Start of AVAILABLE DATA

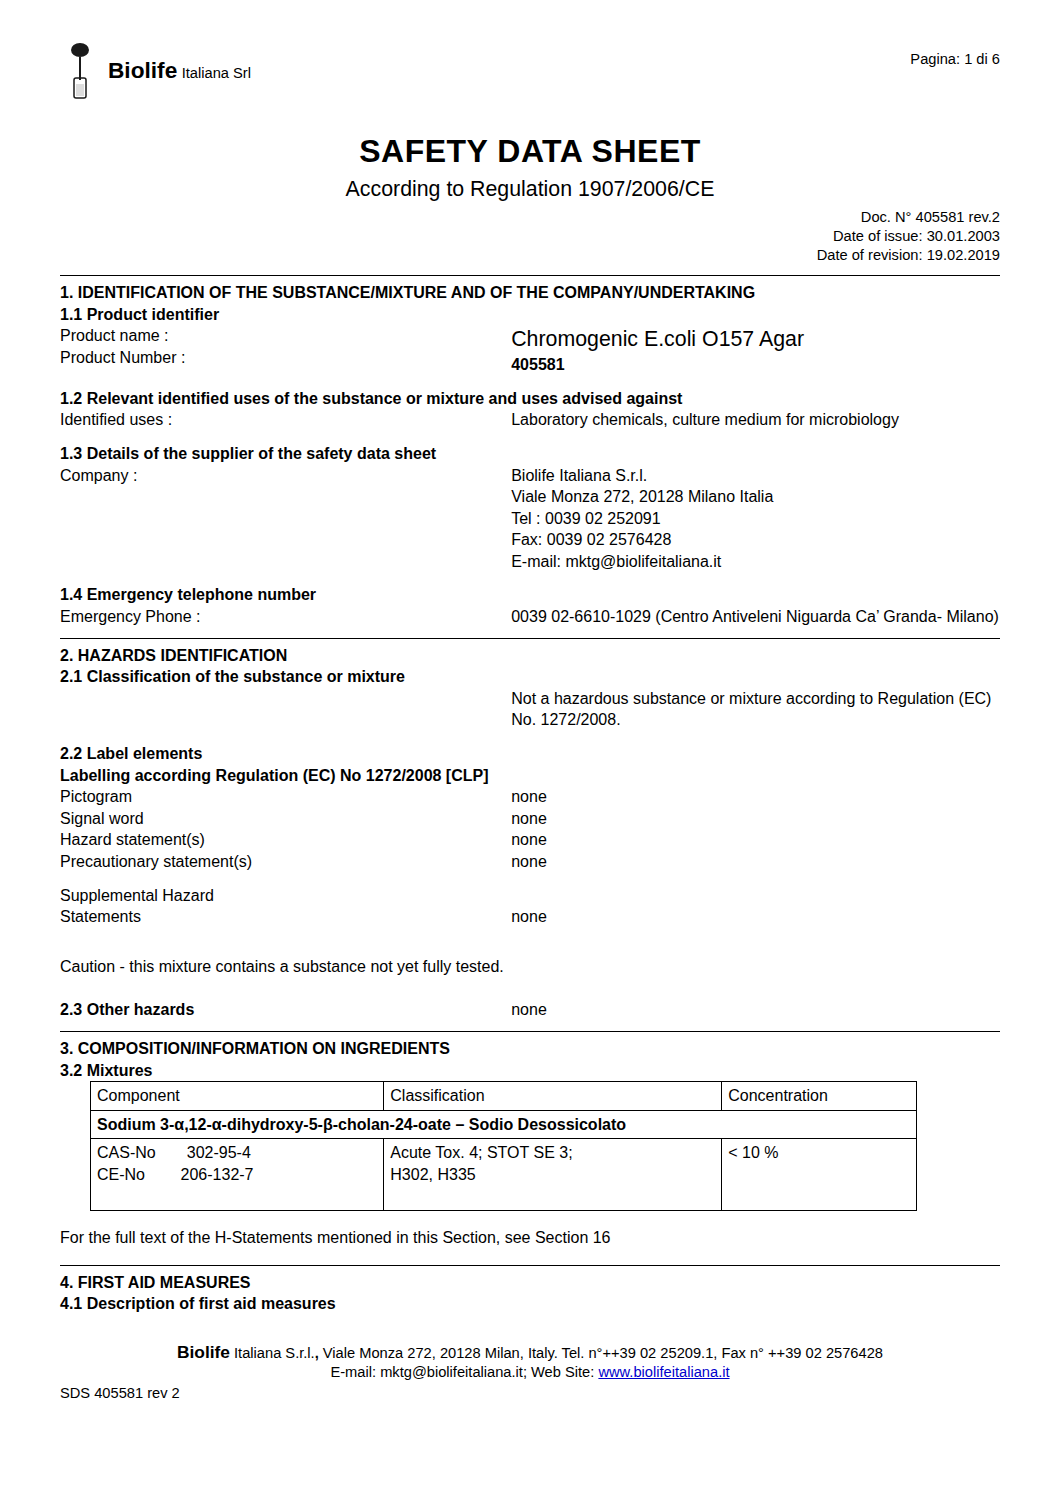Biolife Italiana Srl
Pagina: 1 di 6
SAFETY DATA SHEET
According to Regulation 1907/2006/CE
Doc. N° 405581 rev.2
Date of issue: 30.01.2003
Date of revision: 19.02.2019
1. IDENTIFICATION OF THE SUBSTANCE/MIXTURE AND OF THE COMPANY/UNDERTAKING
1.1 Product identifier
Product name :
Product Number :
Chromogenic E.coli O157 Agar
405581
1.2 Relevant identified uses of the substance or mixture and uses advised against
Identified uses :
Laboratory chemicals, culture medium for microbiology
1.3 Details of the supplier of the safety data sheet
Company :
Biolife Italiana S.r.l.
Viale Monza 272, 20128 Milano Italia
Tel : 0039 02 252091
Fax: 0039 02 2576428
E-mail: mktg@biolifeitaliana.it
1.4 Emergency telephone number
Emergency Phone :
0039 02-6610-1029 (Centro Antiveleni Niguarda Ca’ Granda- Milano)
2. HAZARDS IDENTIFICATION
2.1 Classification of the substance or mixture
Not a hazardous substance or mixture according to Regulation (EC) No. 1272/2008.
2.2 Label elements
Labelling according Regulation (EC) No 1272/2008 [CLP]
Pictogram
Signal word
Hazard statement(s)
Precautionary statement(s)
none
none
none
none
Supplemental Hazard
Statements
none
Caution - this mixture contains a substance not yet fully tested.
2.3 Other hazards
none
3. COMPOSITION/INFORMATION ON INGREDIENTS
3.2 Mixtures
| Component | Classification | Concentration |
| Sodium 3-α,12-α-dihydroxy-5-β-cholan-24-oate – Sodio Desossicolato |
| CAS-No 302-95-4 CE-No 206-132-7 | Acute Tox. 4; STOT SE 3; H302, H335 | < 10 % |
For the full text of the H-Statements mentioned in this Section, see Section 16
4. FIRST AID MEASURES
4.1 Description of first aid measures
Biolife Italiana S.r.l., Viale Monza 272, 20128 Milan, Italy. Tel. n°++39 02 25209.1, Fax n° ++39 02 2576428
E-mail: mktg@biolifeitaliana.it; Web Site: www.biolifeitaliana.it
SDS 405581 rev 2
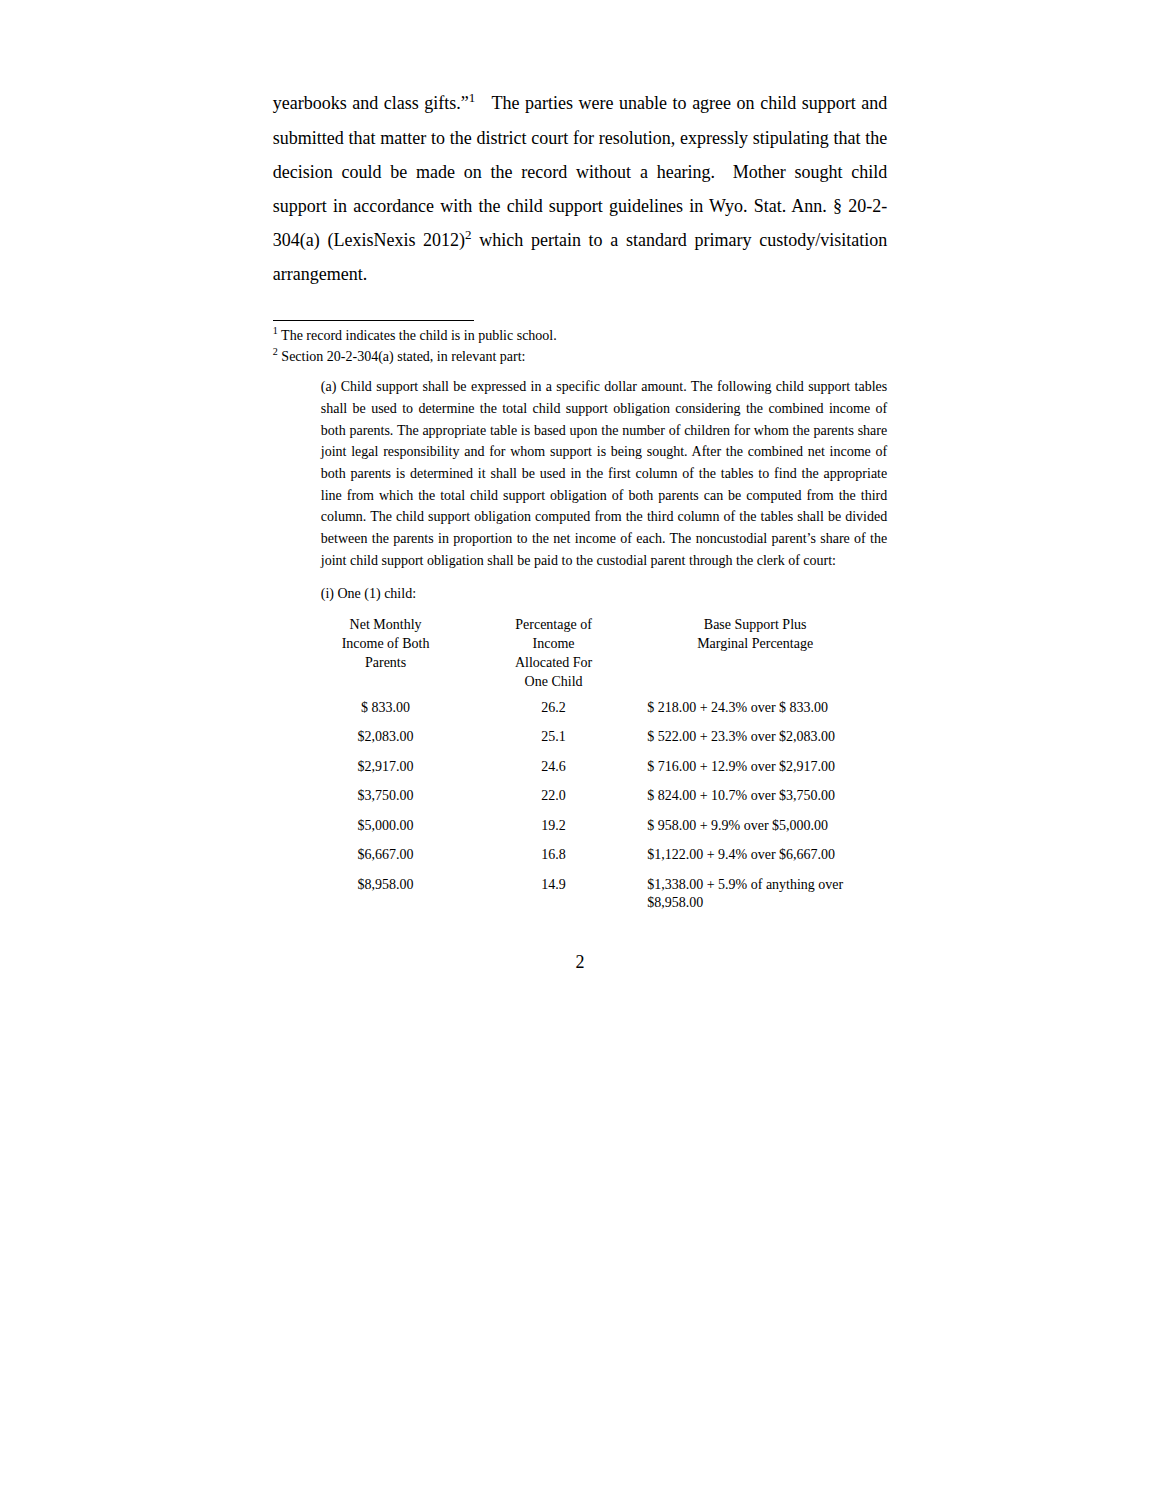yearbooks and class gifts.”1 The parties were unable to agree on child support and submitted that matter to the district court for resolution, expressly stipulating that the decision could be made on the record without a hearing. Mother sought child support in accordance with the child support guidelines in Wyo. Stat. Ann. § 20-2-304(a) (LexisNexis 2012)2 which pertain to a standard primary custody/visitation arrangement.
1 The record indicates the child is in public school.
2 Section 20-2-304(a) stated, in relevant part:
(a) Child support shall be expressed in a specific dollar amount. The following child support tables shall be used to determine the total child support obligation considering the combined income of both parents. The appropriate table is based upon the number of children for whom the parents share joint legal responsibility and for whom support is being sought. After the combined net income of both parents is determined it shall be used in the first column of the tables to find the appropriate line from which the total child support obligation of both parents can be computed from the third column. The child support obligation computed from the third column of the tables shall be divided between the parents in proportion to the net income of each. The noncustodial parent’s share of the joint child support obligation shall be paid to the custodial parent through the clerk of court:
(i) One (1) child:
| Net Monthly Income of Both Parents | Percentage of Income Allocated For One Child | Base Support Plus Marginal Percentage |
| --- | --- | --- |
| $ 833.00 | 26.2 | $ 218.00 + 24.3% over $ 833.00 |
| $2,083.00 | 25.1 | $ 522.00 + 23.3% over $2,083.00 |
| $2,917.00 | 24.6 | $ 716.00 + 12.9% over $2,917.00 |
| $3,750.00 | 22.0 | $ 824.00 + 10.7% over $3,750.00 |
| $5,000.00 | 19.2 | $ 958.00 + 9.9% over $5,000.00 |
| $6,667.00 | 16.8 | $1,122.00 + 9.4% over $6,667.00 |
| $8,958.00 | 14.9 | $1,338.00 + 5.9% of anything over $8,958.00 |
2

End of AVAILABLE DATA

EXERCISE DETAILS
Leave the images out and transcribe the rest of the material exactly.

PROBLEM SOLUTION
Biolife Italiana Srl
Pagina: 1 di 6
SAFETY DATA SHEET
According to Regulation 1907/2006/CE
Doc. N° 405581 rev.2
Date of issue: 30.01.2003
Date of revision: 19.02.2019
1. IDENTIFICATION OF THE SUBSTANCE/MIXTURE AND OF THE COMPANY/UNDERTAKING
1.1 Product identifier
Product name :
Product Number :
Chromogenic E.coli O157 Agar
405581
1.2 Relevant identified uses of the substance or mixture and uses advised against
Identified uses :
Laboratory chemicals, culture medium for microbiology
1.3 Details of the supplier of the safety data sheet
Company :
Biolife Italiana S.r.l.
Viale Monza 272, 20128 Milano Italia
Tel : 0039 02 252091
Fax: 0039 02 2576428
E-mail: mktg@biolifeitaliana.it
1.4 Emergency telephone number
Emergency Phone :
0039 02-6610-1029 (Centro Antiveleni Niguarda Ca’ Granda- Milano)
2. HAZARDS IDENTIFICATION
2.1 Classification of the substance or mixture
Not a hazardous substance or mixture according to Regulation (EC) No. 1272/2008.
2.2 Label elements
Labelling according Regulation (EC) No 1272/2008 [CLP]
Pictogram
Signal word
Hazard statement(s)
Precautionary statement(s)
none
none
none
none
Supplemental Hazard
Statements
none
Caution - this mixture contains a substance not yet fully tested.
2.3 Other hazards
none
3. COMPOSITION/INFORMATION ON INGREDIENTS
3.2 Mixtures
| Component | Classification | Concentration |
| Sodium 3-α,12-α-dihydroxy-5-β-cholan-24-oate – Sodio Desossicolato |
| CAS-No 302-95-4 CE-No 206-132-7 | Acute Tox. 4; STOT SE 3; H302, H335 | < 10 % |
For the full text of the H-Statements mentioned in this Section, see Section 16
4. FIRST AID MEASURES
4.1 Description of first aid measures
Biolife Italiana S.r.l., Viale Monza 272, 20128 Milan, Italy. Tel. n°++39 02 25209.1, Fax n° ++39 02 2576428
E-mail: mktg@biolifeitaliana.it; Web Site: www.biolifeitaliana.it
SDS 405581 rev 2
yearbooks and class gifts.”1 The parties were unable to agree on child support and submitted that matter to the district court for resolution, expressly stipulating that the decision could be made on the record without a hearing. Mother sought child support in accordance with the child support guidelines in Wyo. Stat. Ann. § 20-2-304(a) (LexisNexis 2012)2 which pertain to a standard primary custody/visitation arrangement.
1 The record indicates the child is in public school.
2 Section 20-2-304(a) stated, in relevant part:
(a) Child support shall be expressed in a specific dollar amount. The following child support tables shall be used to determine the total child support obligation considering the combined income of both parents. The appropriate table is based upon the number of children for whom the parents share joint legal responsibility and for whom support is being sought. After the combined net income of both parents is determined it shall be used in the first column of the tables to find the appropriate line from which the total child support obligation of both parents can be computed from the third column. The child support obligation computed from the third column of the tables shall be divided between the parents in proportion to the net income of each. The noncustodial parent’s share of the joint child support obligation shall be paid to the custodial parent through the clerk of court:
(i) One (1) child:
| Net Monthly Income of Both Parents | Percentage of Income Allocated For One Child | Base Support Plus Marginal Percentage |
| --- | --- | --- |
| $ 833.00 | 26.2 | $ 218.00 + 24.3% over $ 833.00 |
| $2,083.00 | 25.1 | $ 522.00 + 23.3% over $2,083.00 |
| $2,917.00 | 24.6 | $ 716.00 + 12.9% over $2,917.00 |
| $3,750.00 | 22.0 | $ 824.00 + 10.7% over $3,750.00 |
| $5,000.00 | 19.2 | $ 958.00 + 9.9% over $5,000.00 |
| $6,667.00 | 16.8 | $1,122.00 + 9.4% over $6,667.00 |
| $8,958.00 | 14.9 | $1,338.00 + 5.9% of anything over $8,958.00 |
2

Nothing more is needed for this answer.